Quando, em debate presidencial, desafia o tabu sobre os crimes da ditadura afirmando que não foram 30.000 detidos desaparecidos (um número simbólico que reflete o cálculo razoável da esquerda, levando em conta que cada família tem seu preso político, e marca uma linha vermelha ao autoritarismo no país) está seguro de que o jovem da periferia não pode julgar e aproveita para vender o combo todo. 

Eduardo Eurnekian, um dos homens mais ricos da Argentina, dono de 53 aeroportos, foi quem apresentou a Milei o mundo empresarial. Parece que decidiu criar seu candidato quando Macri ameaçou retirar alguma concessão dos seus aeroportos. Javier Milei também sonhou ser secretário de Política Econômica de Macri, mas acabou vetado.

O jornalista Juan Luis González descreveu o personagem como “o louco”, tendo vindo de abusos familiares, com um pai que fez dinheiro de modo suspeito, e disposto a crer que Deus o escolheu para dar liberdade aos mercados. O mais impressionante é que JM não deixa espaço para os outros falarem. Parece viver no mundo das teorias da conspiração, parece incapaz de investigar, faz política apenas com sentimento de destruição.

Mas o mais perigoso é que a propaganda “libertária” vende o plano da desigualdade.

O outsider aristocrático Capitão Milei vai implantar o plano econômico da ditadura, que é a desigualdade, o que necessita da perseguição aos ativistas e criminalização do pensamento diverso.

Essas figuras querem dividir a sociedade, usando como “bode-expiatório” os pobres “que não querem trabalhar”, sempre com conteúdo racial; na realidade defendem a desregulamentação total, e o resultado é que os predadores empresariais criam uma sociedade de miséria e escravidão.

O que o caso da Argentina está mostrando é que esquerda centrista, que não faz diferença na vida diária do informal e do jovem periférico de dezoito anos perde para o ódio fluído da rebelião rappi e da política tiktok guiados pela aristocracia.

Só podemos imaginar o que virá de uma personalidade tipicamente autoritária, daquelas analisadas por Hannah Arendt: tudo flui, só fica a vontade livre do líder. Vários aliados de ontem caíram por uma frase mal dita, uma mudança súbita de interesse.

A burrice é uma categoria política.
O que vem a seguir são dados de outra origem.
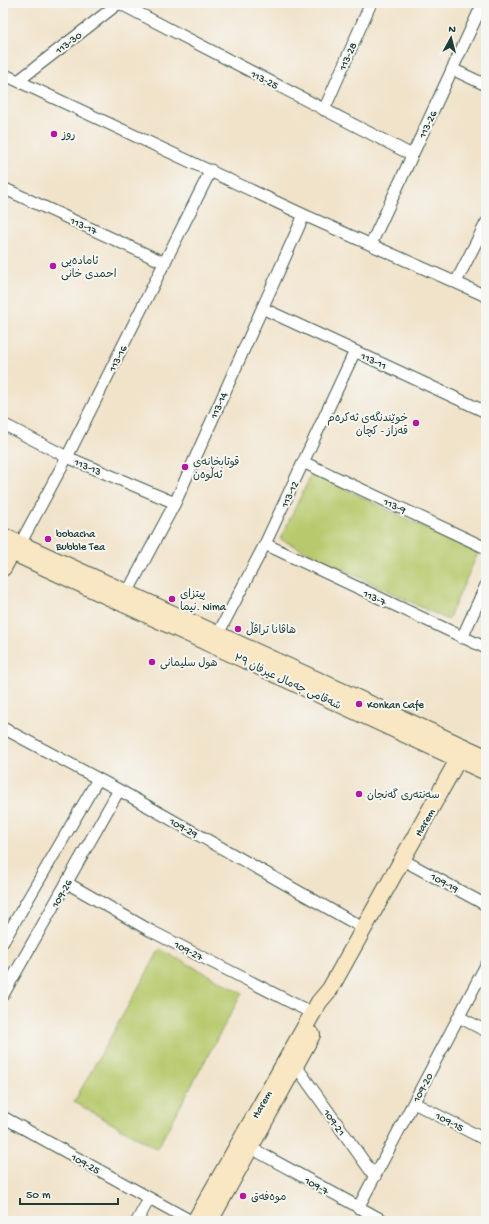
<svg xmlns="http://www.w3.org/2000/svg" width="489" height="1224" viewBox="0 0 489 1224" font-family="'Gochi Hand','Playpen Sans Arabic',sans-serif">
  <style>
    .green { fill: #b8c96d; stroke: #6c8350 }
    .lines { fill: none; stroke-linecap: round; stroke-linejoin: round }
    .street-casing { stroke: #3e564a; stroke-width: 13 }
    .secondary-casing { stroke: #3e564a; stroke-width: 18 }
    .street { stroke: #fff; stroke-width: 11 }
    .secondary { stroke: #f9e7c3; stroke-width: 16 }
    .poi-dot { fill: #b5179e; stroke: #f6f6f2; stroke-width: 1.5 }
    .labels { text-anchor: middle; stroke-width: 4; stroke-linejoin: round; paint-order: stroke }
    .street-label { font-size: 11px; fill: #1f3d34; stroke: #f6f6f2 }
    .poi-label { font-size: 11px; fill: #1f3d34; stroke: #f6f6f2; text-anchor: start }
  </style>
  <rect width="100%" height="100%" fill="#f6f6f2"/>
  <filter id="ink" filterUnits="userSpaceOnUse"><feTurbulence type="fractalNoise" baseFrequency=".025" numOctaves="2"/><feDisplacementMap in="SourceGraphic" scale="8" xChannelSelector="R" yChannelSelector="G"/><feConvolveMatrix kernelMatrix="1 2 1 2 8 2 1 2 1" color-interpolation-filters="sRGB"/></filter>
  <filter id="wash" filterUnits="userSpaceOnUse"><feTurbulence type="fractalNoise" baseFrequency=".012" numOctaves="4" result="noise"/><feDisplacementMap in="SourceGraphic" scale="16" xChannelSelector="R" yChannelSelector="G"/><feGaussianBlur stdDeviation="0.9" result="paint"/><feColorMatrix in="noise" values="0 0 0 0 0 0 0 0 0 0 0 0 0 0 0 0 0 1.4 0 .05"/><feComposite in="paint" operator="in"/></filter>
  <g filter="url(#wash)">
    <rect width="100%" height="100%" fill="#f1e3ca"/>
    <path class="green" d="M312 473 478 553 448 620 280 539Z
      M160 949 242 993 157 1149 74 1102Z"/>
  </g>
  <g filter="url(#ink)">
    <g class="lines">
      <g class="street-casing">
        <path id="street" d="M119 3 412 155
          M452 69 486 85
          M3 74 304 215 486 296
          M18 81 119 3
          M324 110 371 3
          M3 188 165 263
          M371 244 483 3
          M456 282 486 223
          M262 308 486 412
          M3 424 67 457 175 503
          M303 462 486 548
          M20 544 67 457 211 170
          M265 544 486 648
          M127 593 175 503 304 215
          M218 634 265 544 355 351
          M462 638 486 585
          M3 728 119 790 363 928
          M403 860 486 905
          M67 883 151 931 312 1013
          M3 942 98 779
          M3 995 119 790
          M459 1017 486 1031
          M296 1066 375 1177
          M414 1103 486 1140
          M3 1117 191 1221
          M251 1148 384 1221
          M358 1208 486 965
          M137 1221 149 1199"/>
      </g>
      <g class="secondary-casing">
        <path id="secondary" d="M3 536 486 757
          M3 548 486 772
          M3 568 12 552
          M195 1221 319 1002 330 989 465 747
          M210 1221 312 1035"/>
      </g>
      <use href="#street" class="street"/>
      <use href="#secondary" class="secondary"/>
    </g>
  </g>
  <g class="poi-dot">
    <circle cx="54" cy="134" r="4"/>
    <circle cx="53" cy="266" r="4"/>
    <circle cx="416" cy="423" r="4"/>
    <circle cx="185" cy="467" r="4"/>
    <circle cx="48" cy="539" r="4"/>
    <circle cx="172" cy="599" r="4"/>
    <circle cx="238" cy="629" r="4"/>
    <circle cx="152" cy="662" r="4"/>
    <circle cx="359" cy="704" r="4"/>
    <circle cx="359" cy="794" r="4"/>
    <circle cx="243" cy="1196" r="4"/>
  </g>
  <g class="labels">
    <g class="street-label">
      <text transform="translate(68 42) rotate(-37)" y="4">113-30</text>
      <text transform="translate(347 56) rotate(-66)" y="4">113-28</text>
      <text transform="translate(265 79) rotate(27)" y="4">113-25</text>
      <text transform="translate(427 124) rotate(-65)" y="4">113-26</text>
      <text transform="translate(84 225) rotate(25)" y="4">113-17</text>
      <text transform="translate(117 358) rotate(-63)" y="4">113-16</text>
      <text transform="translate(374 360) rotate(25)" y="4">113-11</text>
      <text transform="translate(218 405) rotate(-66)" y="4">113-14</text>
      <text transform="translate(88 466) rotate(23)" y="4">113-13</text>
      <text transform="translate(289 494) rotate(-65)" y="4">113-12</text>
      <text transform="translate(395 505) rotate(25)" y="4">113-9</text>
      <text transform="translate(375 597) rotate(25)" y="4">113-7</text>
      <text transform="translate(288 681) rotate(25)" y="4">شەقامی جەمال عیرفان ٣٩</text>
      <text transform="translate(424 822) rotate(-61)" y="4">Harem</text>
      <text transform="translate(184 827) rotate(29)" y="4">109-29</text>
      <text transform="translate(445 882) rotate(29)" y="4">109-19</text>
      <text transform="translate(61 893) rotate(-60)" y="4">109-26</text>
      <text transform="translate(189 950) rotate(27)" y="4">109-27</text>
      <text transform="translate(422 1087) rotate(-62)" y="4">109-20</text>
      <text transform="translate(261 1104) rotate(-61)" y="4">Harem</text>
      <text transform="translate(450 1121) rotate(27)" y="4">109-15</text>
      <text transform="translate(335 1122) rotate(55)" y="4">109-21</text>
      <text transform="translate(86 1163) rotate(29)" y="4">109-25</text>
      <text transform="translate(317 1185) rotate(29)" y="4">109-7</text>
    </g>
    <g class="poi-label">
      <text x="62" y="138">روز</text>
      <text x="61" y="264">ئامادەیی<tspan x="61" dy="13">احمدی خانی</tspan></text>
      <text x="408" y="421" text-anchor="end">خوێندنگەی ئەکرەم<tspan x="408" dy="13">قەزاز - کچان</tspan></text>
      <text x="193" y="465">قوتابخانەی<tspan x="193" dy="13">ئەڵوەن</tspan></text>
      <text x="56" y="537">bobacha<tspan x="56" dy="13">Bubble Tea</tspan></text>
      <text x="180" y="597">پیتزای<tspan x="180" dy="13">نیما. Nima</tspan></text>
      <text x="246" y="633">هاڤانا تراڤڵ</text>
      <text x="160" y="666">هول سليمانى</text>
      <text x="367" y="708">Konkan Cafe</text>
      <text x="367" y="798">سەنتەری گەنجان</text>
      <text x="251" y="1200">موەفەق</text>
    </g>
  </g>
  <rect width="489" height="1224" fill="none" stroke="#f6f6f2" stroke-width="16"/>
  <g transform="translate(451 38) rotate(7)" stroke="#f6f6f2" stroke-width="3" paint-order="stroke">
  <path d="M0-3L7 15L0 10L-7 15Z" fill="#1f3d34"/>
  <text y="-6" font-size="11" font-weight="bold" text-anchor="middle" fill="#1f3d34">N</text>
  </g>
  <path d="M20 1198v6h98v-6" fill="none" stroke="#1f3d34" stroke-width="2"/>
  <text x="26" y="1198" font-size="12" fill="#1f3d34" stroke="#f6f6f2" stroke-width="3" paint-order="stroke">50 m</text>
</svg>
Para a América Latina, fica a reflexão sobre se é possível ter democracia com o ódio que penetrou profundamente nas camadas populares incapazes de avaliar o melhor.

A maior crise da esquerda, hoje, é a crise da comunicação. Lembro que, em 2018, teve um mês do ‘vira”, era toda São Paulo saindo na rua com bandeiras e cantando “Vira, Haddad”. A gente estava na campanha de 2002, e eles dentro de cada celular. Acho que é por isso que se chama celular, para o câncer matar a democracia.

Enquanto o fundamentalismo racista-religioso exporta apartheid, precisamos regular nas redes o lucro com ódio, ou o modelo político do século XXI será o totalitarismo colonial.

Afonso Junior Ferreira de Lima – historiador, Mestre em Filosofia (PUCRS), doutorando UNB.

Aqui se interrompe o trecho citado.